:: COLLECTED DATA ::
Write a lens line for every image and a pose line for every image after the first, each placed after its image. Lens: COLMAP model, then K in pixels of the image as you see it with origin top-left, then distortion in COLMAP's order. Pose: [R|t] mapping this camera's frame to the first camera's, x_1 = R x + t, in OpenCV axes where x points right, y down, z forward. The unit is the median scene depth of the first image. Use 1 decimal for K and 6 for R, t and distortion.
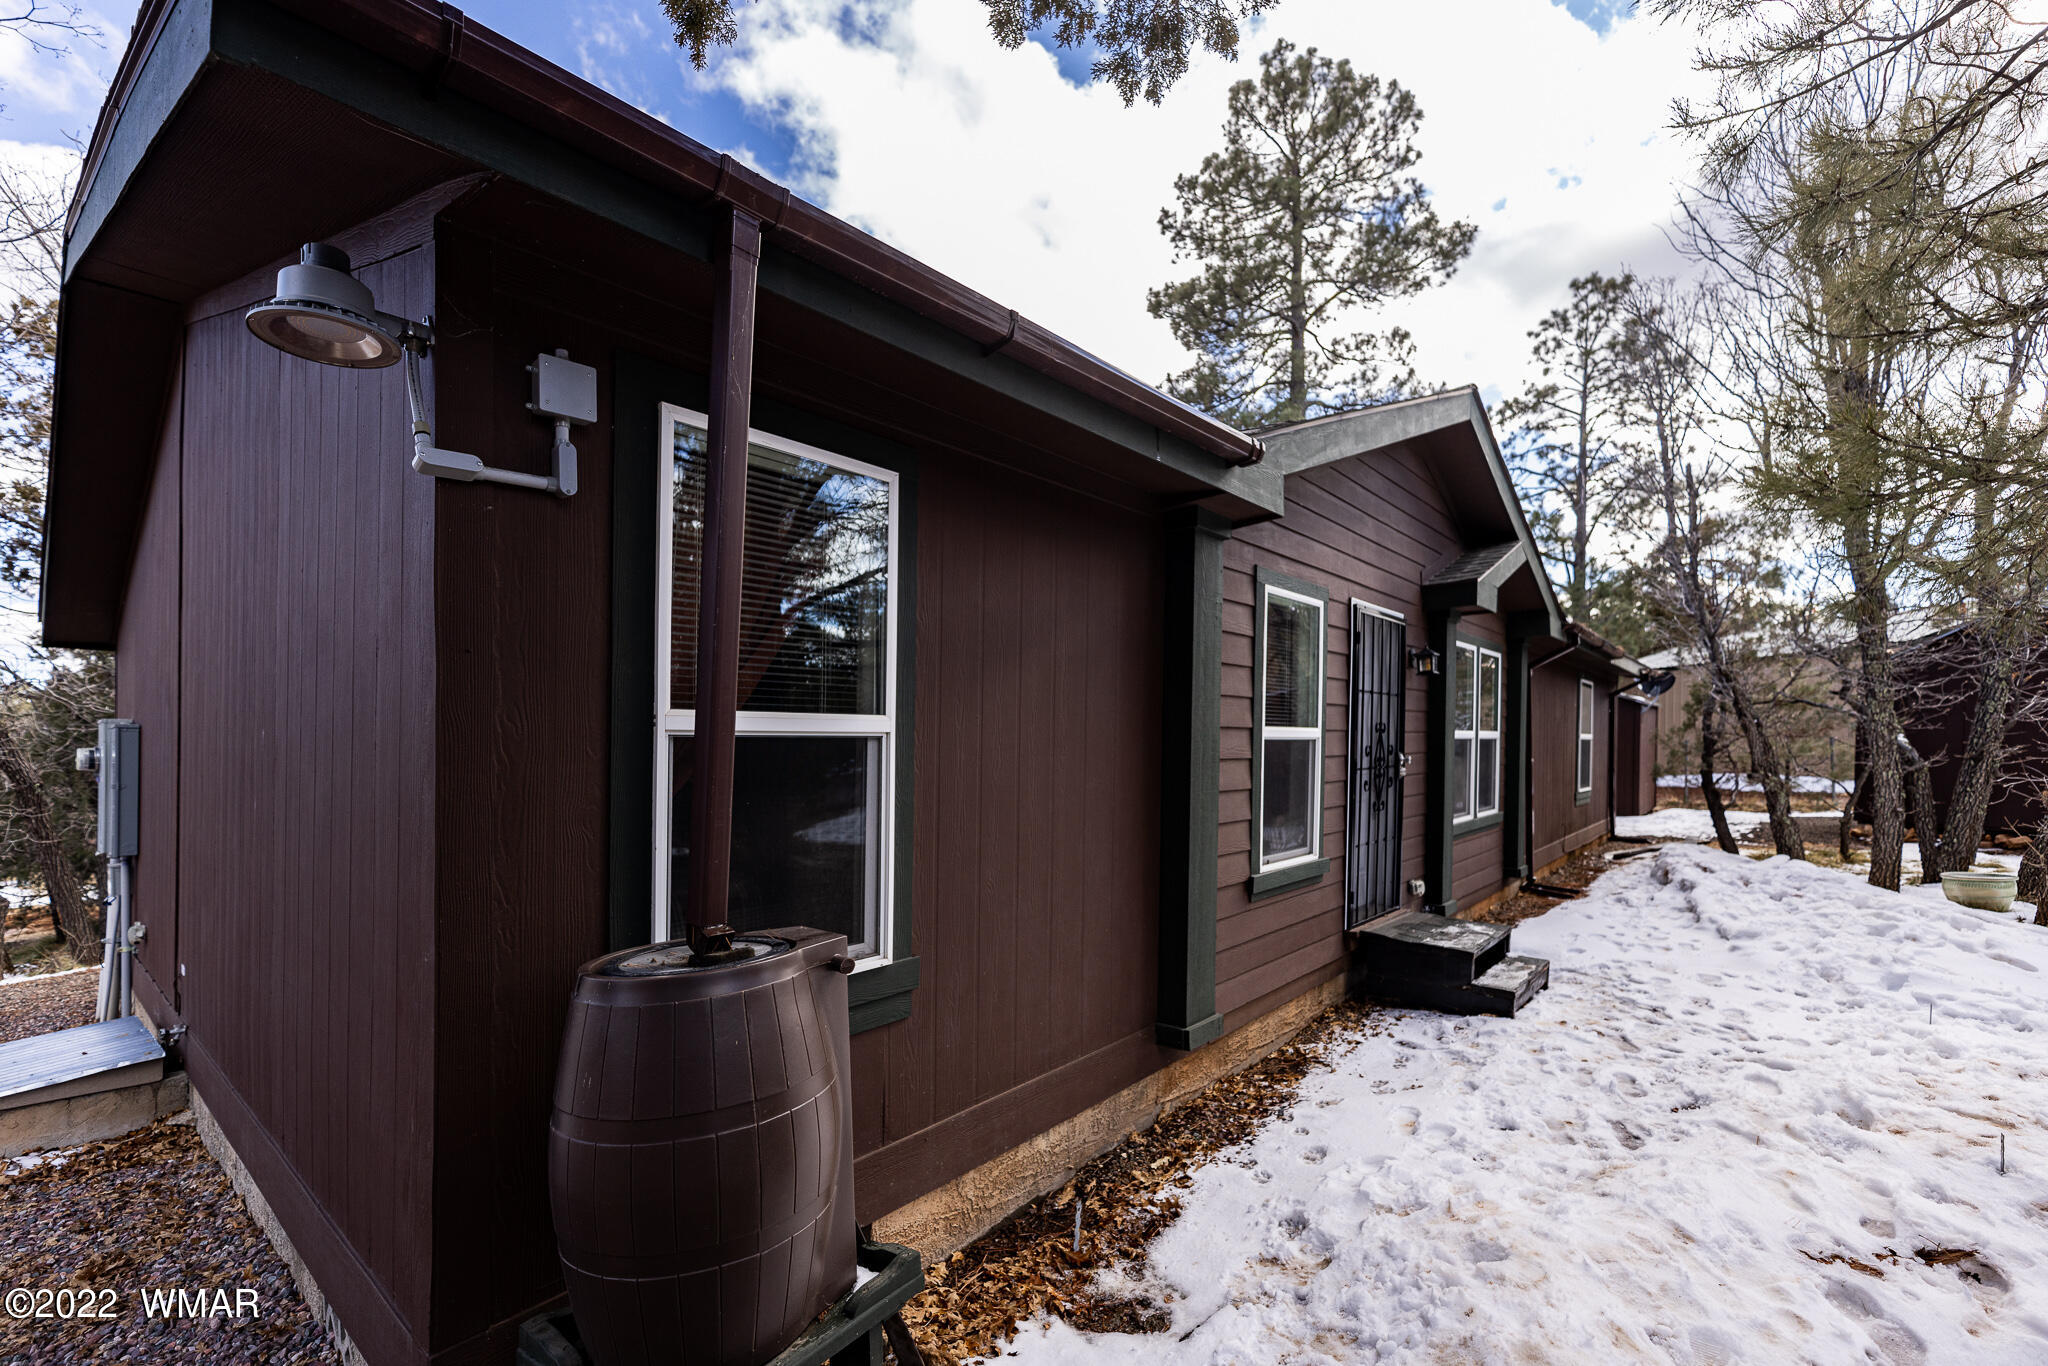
lens RADIAL K [[849.5, 0, 992.7], [0, 849.5, 752.9], [0, 0, 1]] dist [-0.001276, 0.000112]
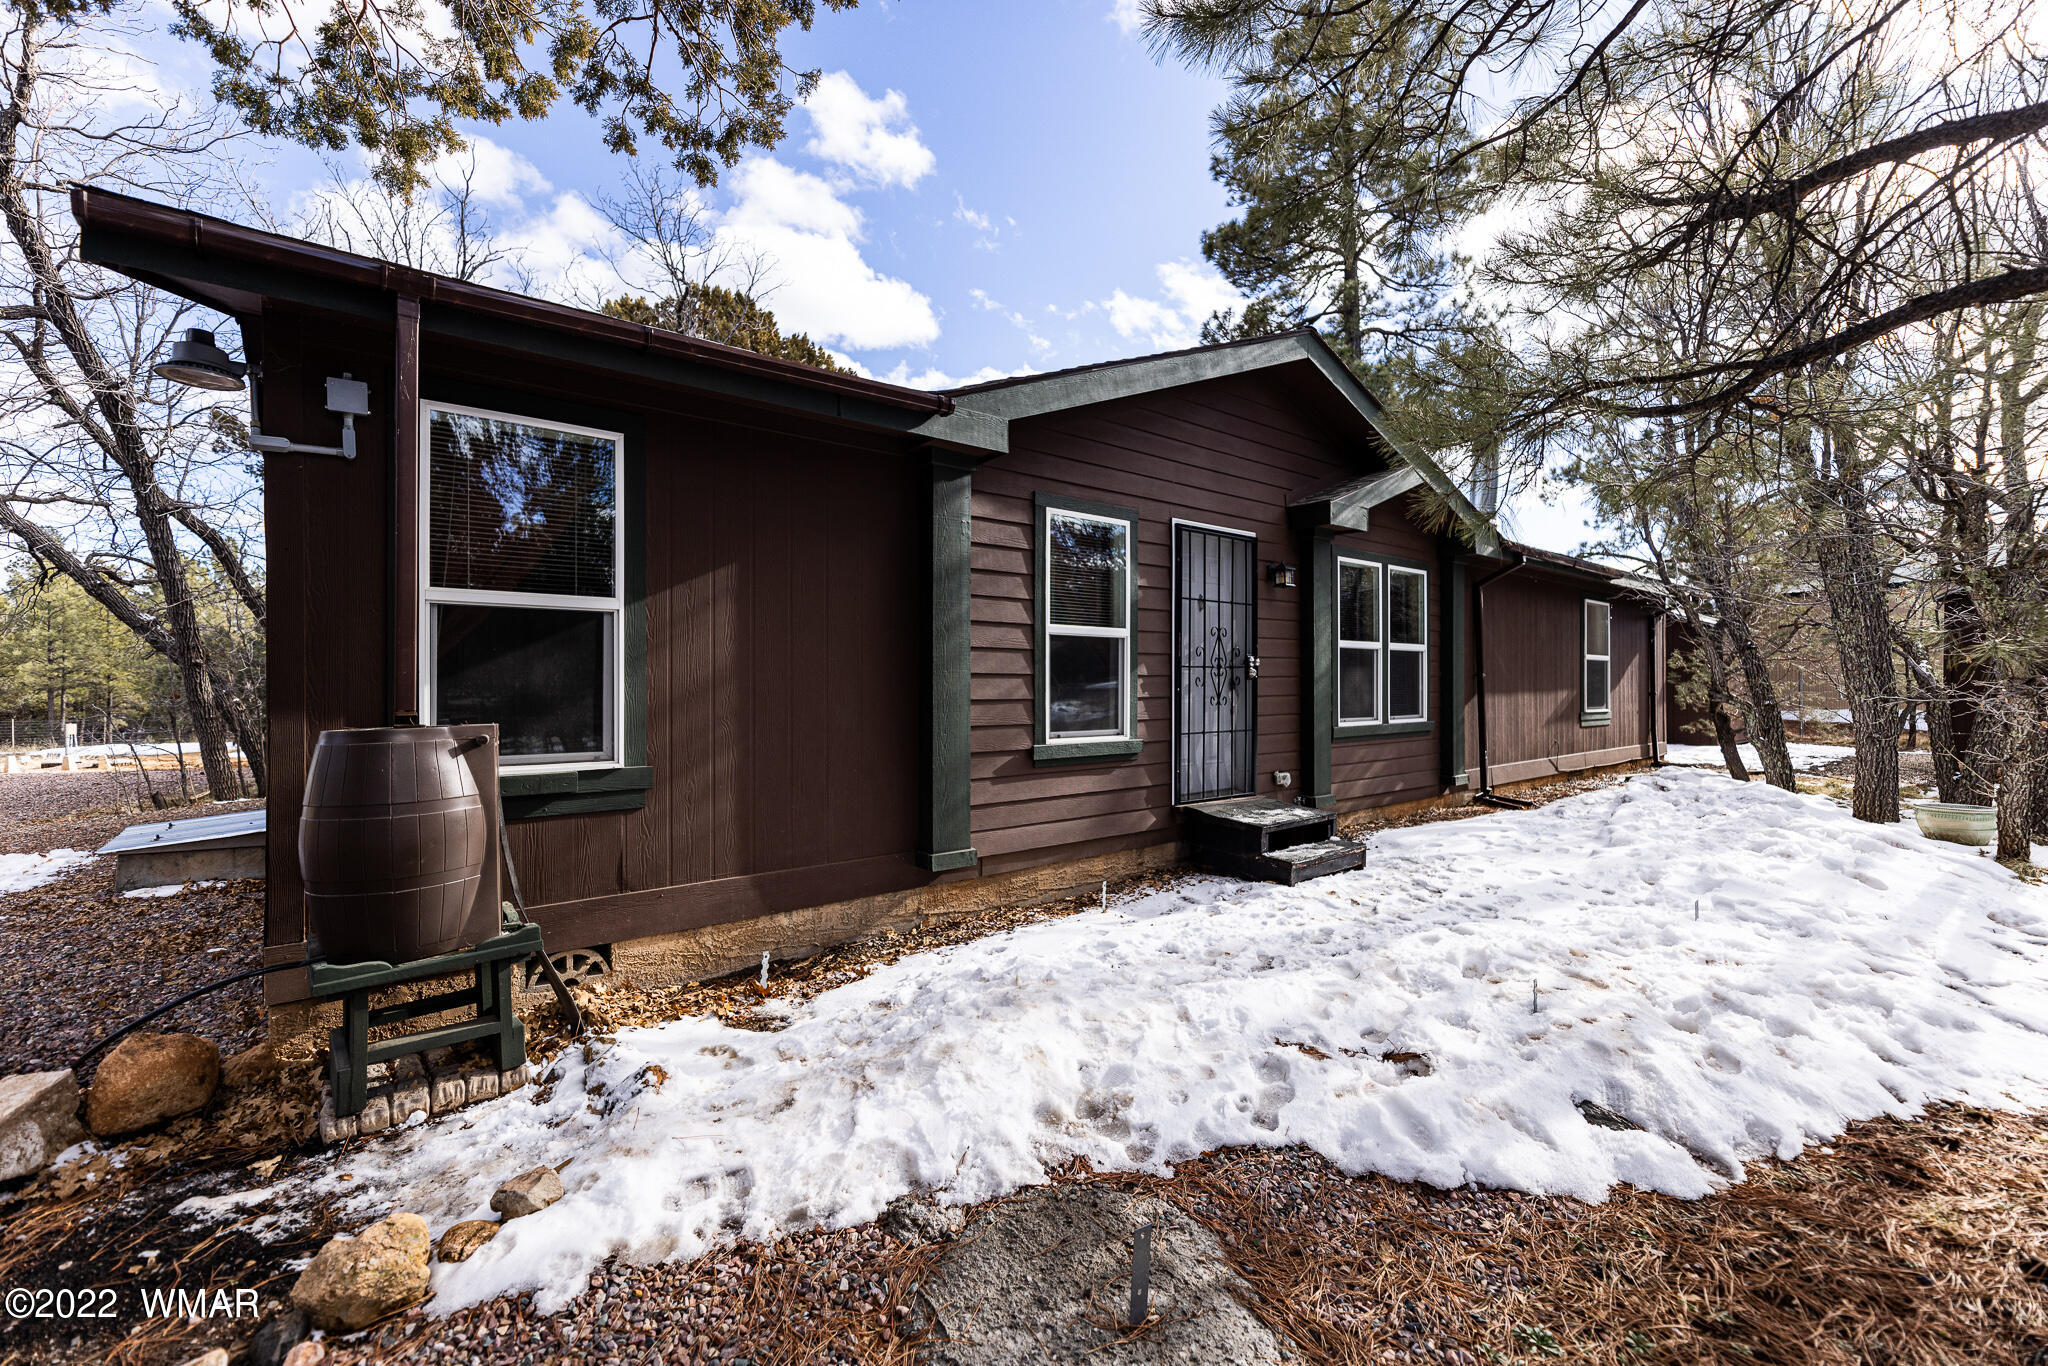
lens RADIAL K [[889.4, 0, 1165.6], [0, 889.4, 695.5], [0, 0, 1]] dist [-0.000353, -0.000437]
pose [[0.981150, 0.030855, -0.190768, 0.665969], [-0.029376, 0.999512, 0.010580, 0.048416], [0.191002, -0.004776, 0.981578, -0.202391]]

:: GOAL OF THE EXERCISE ::
Rewrite the material above with "top-left" replaced by "upper-left" and everything else unchanged, leaving out the pictures.

:: RESPONSE TO THE EXERCISE ::
Write a lens line for every image and a pose line for every image after the first, each placed after its image. Lens: COLMAP model, then K in pixels of the image as you see it with origin upper-left, then distortion in COLMAP's order. Pose: [R|t] mapping this camera's frame to the first camera's, x_1 = R x + t, in OpenCV axes where x points right, y down, z forward. The unit is the median scene depth of the first image. Use 1 decimal for K and 6 for R, t and distortion.
lens RADIAL K [[849.5, 0, 992.7], [0, 849.5, 752.9], [0, 0, 1]] dist [-0.001276, 0.000112]
lens RADIAL K [[889.4, 0, 1165.6], [0, 889.4, 695.5], [0, 0, 1]] dist [-0.000353, -0.000437]
pose [[0.981150, 0.030855, -0.190768, 0.665969], [-0.029376, 0.999512, 0.010580, 0.048416], [0.191002, -0.004776, 0.981578, -0.202391]]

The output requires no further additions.